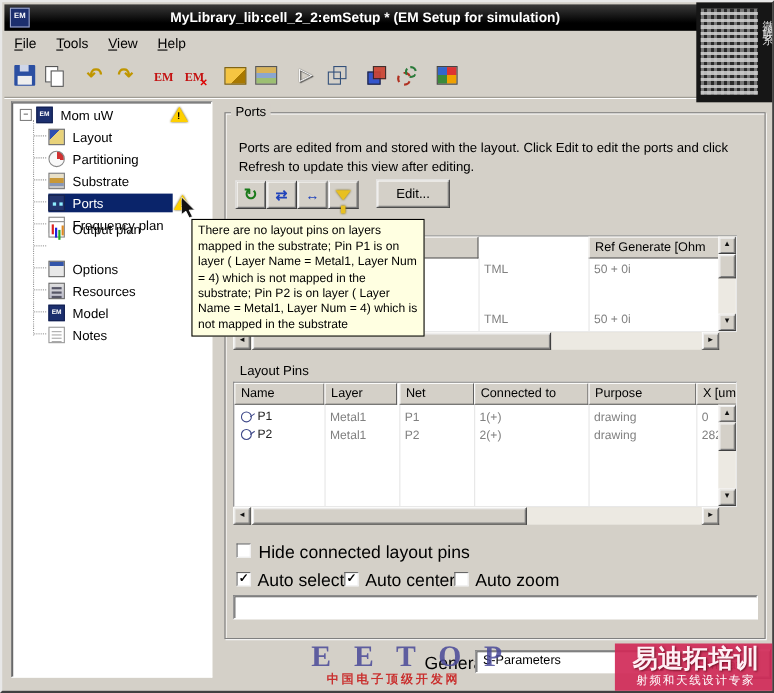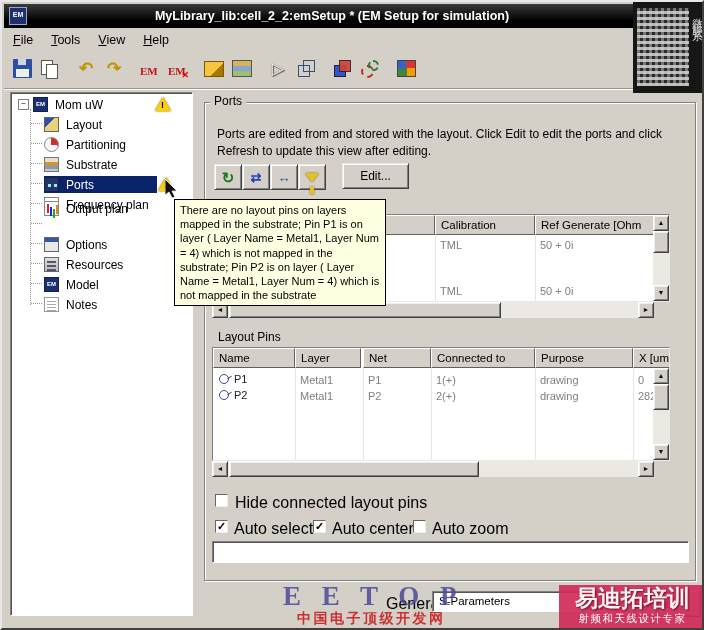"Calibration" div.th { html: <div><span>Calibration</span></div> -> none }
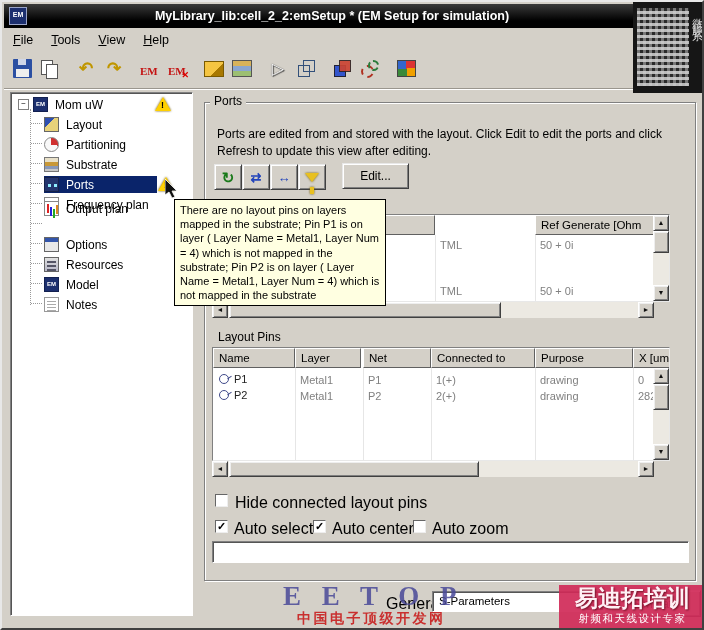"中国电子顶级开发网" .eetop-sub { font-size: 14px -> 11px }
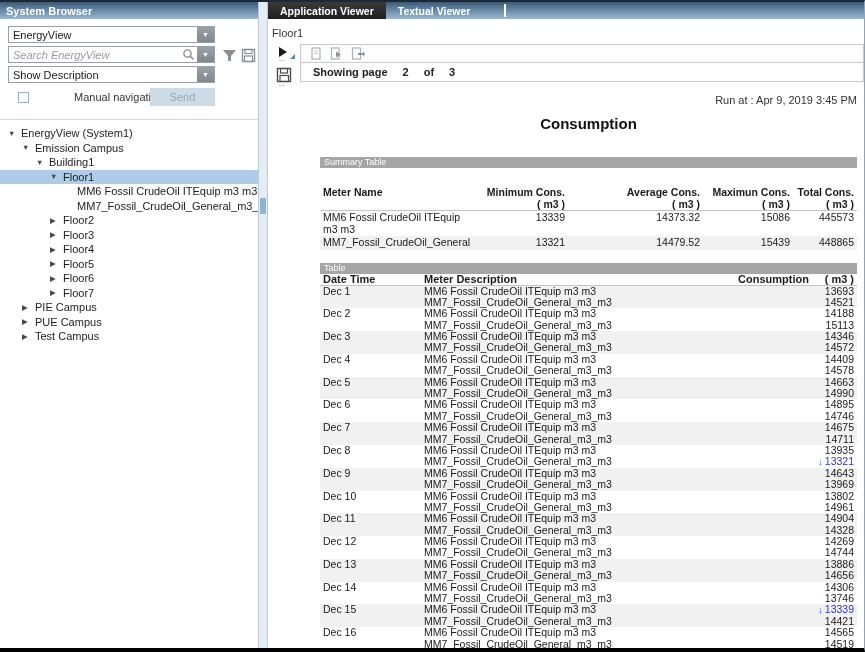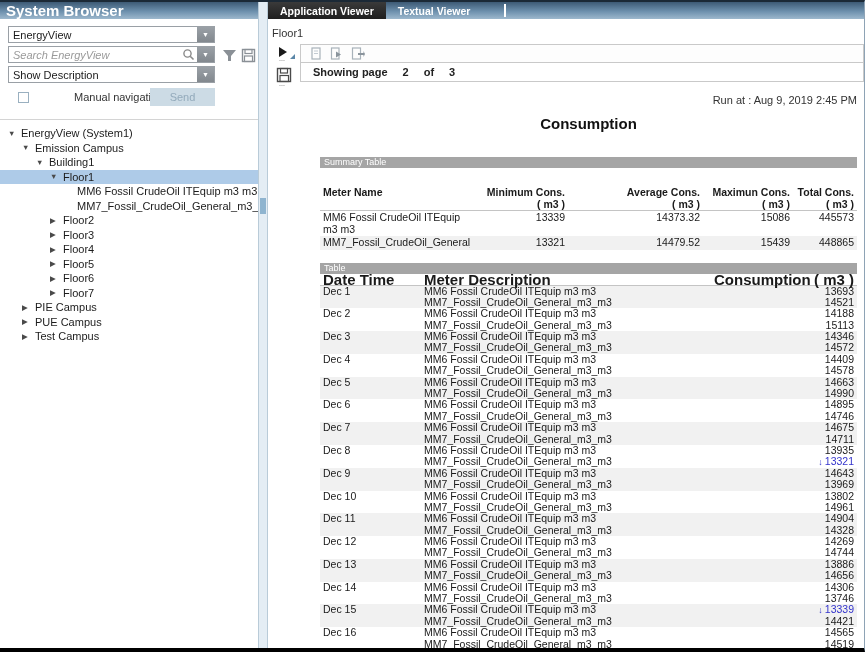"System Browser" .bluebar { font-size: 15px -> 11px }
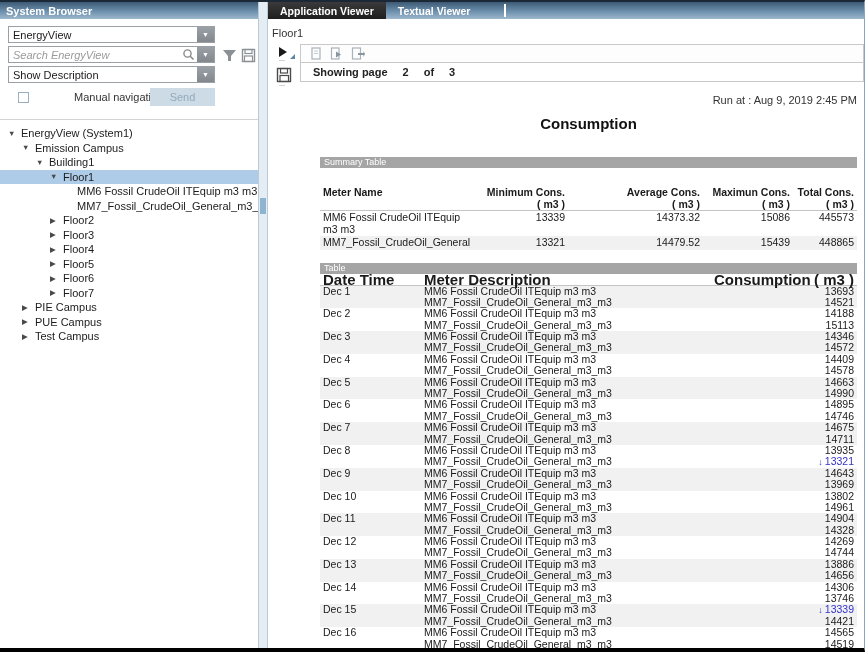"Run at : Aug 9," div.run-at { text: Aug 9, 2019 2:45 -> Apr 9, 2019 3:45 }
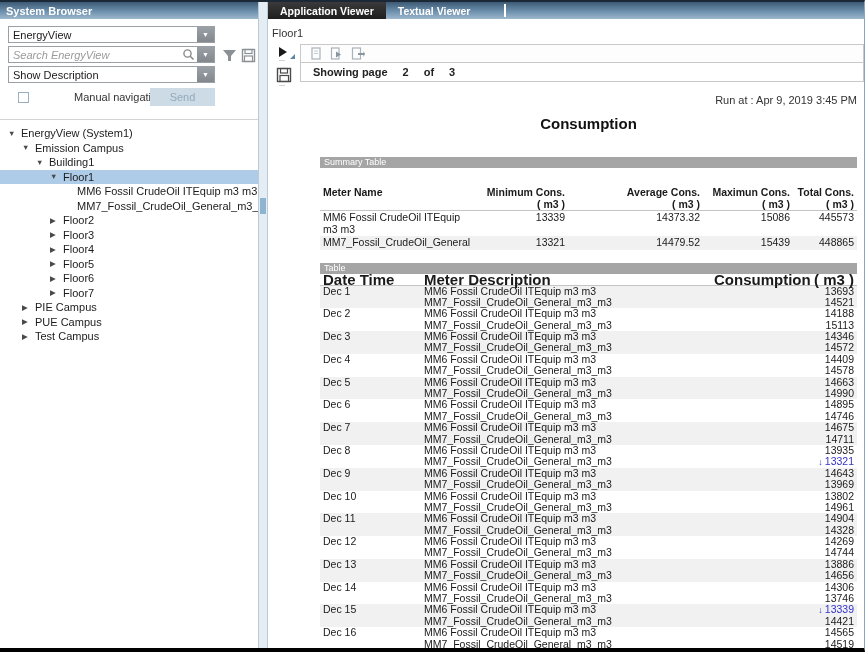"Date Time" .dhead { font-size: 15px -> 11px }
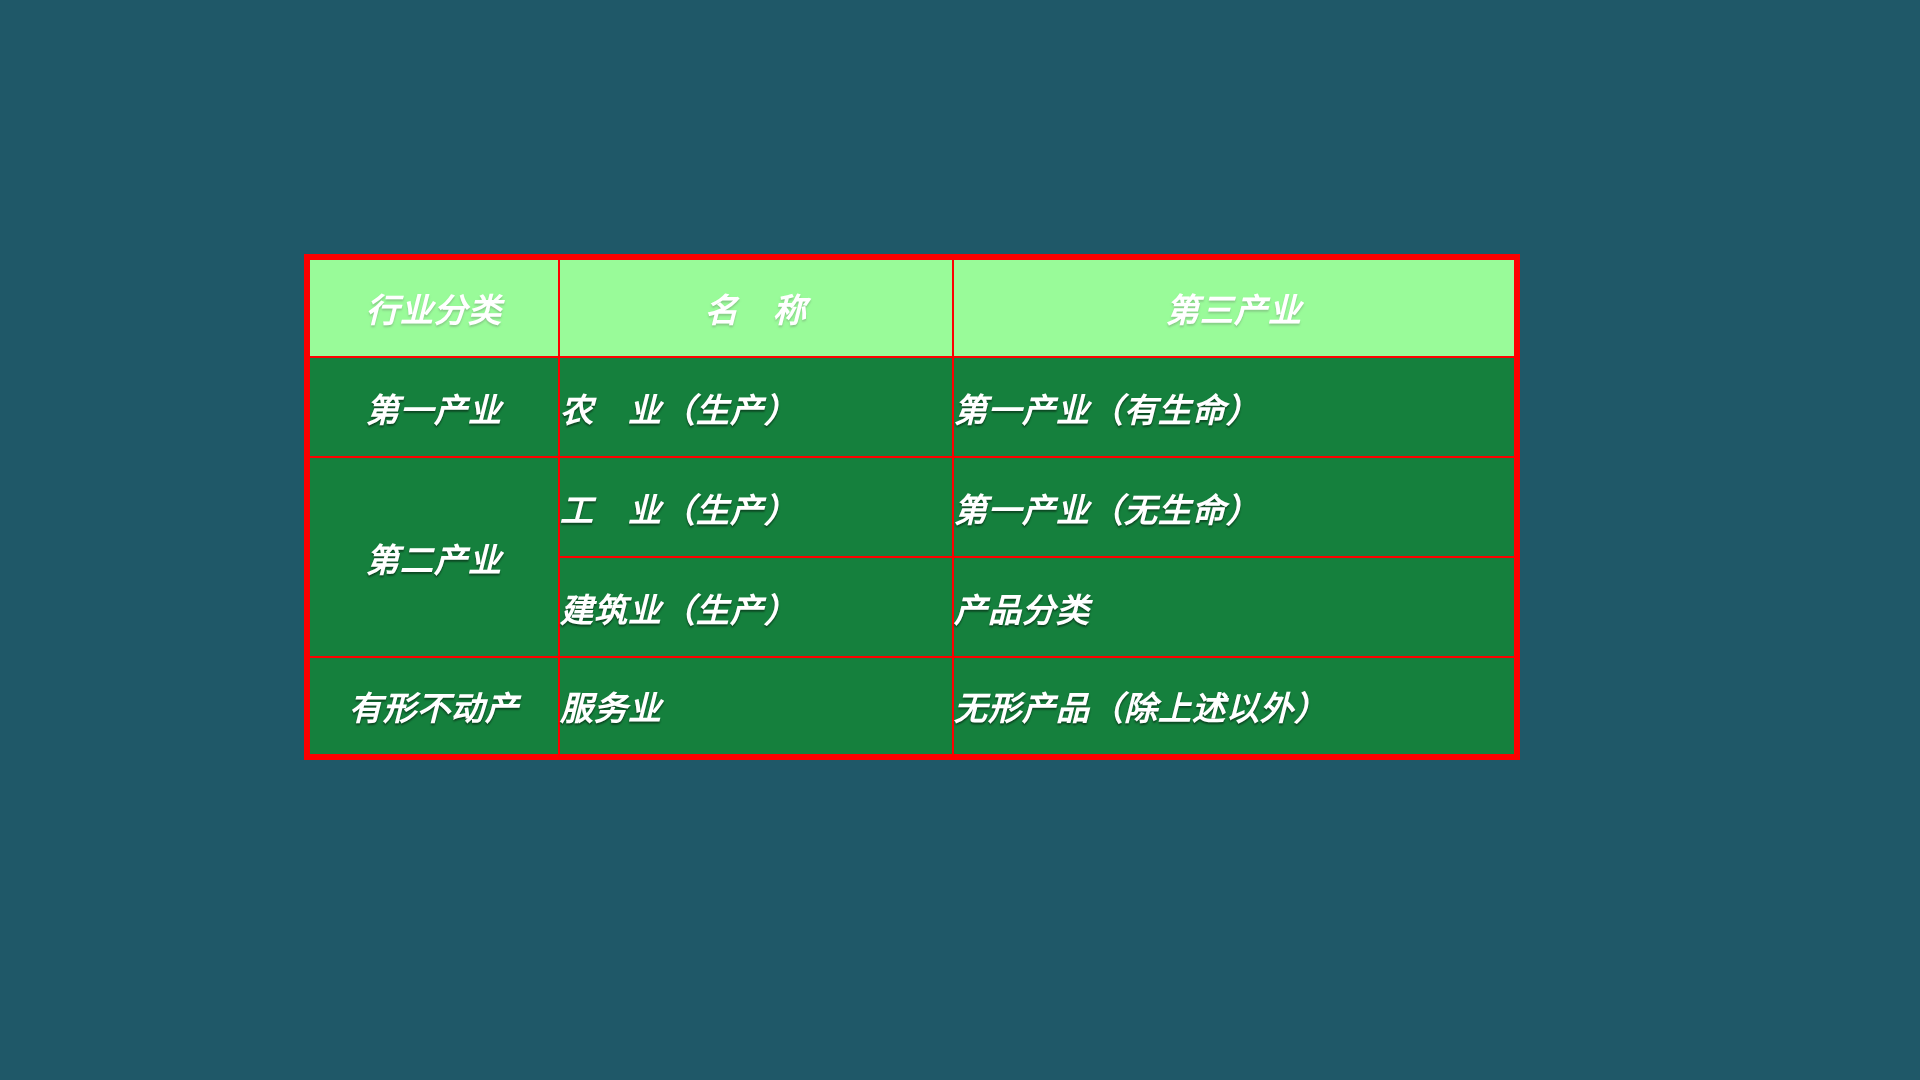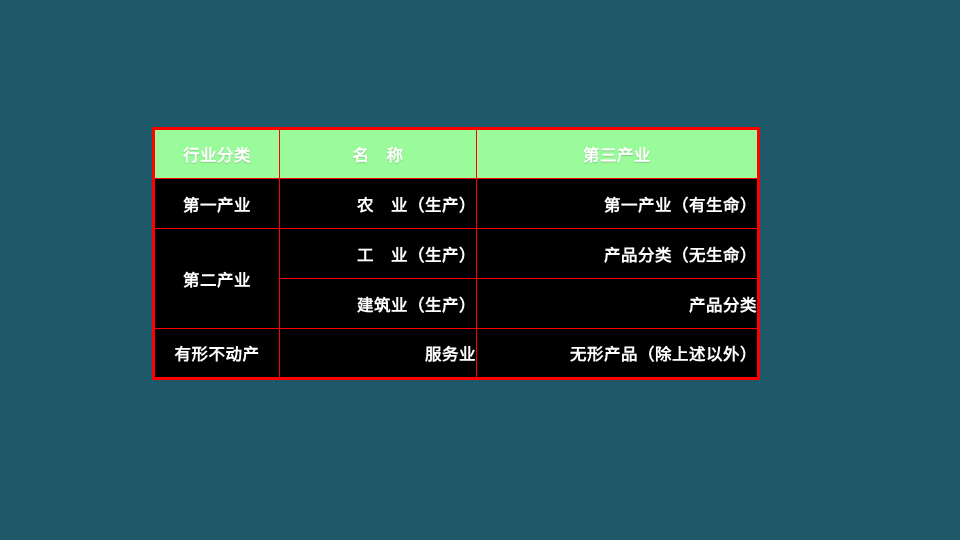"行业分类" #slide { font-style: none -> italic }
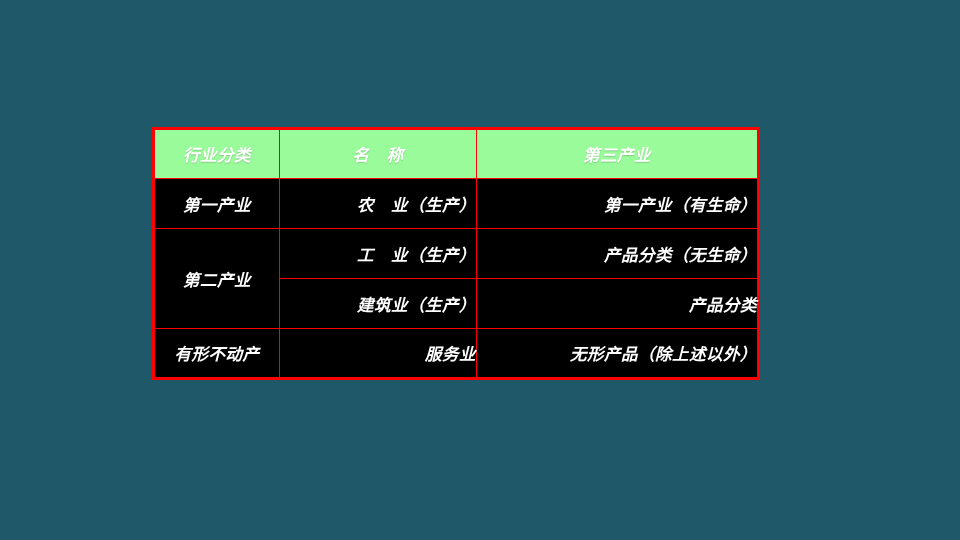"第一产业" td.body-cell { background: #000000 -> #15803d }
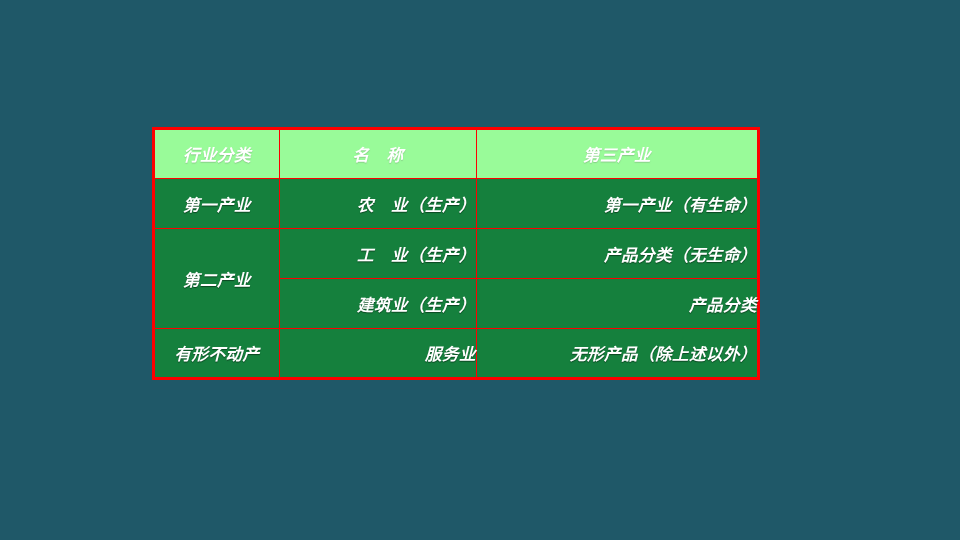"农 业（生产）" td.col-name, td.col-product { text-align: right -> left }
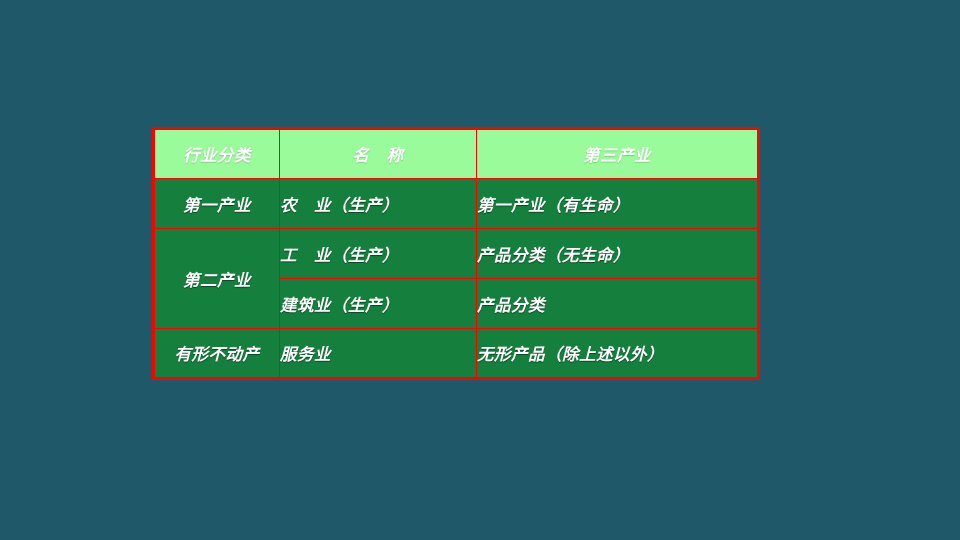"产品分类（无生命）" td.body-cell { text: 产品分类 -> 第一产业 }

----

• [Work to complete]:
Copy out all the records exactly, excluding pictures.

• [Your solution]:
"Calibration" div.th { html: <div><span>Calibration</span></div> -> none }
"中国电子顶级开发网" .eetop-sub { font-size: 14px -> 11px }
"System Browser" .bluebar { font-size: 15px -> 11px }
"Run at : Aug 9," div.run-at { text: Aug 9, 2019 2:45 -> Apr 9, 2019 3:45 }
"Date Time" .dhead { font-size: 15px -> 11px }
"行业分类" #slide { font-style: none -> italic }
"第一产业" td.body-cell { background: #000000 -> #15803d }
"农 业（生产）" td.col-name, td.col-product { text-align: right -> left }
"产品分类（无生命）" td.body-cell { text: 产品分类 -> 第一产业 }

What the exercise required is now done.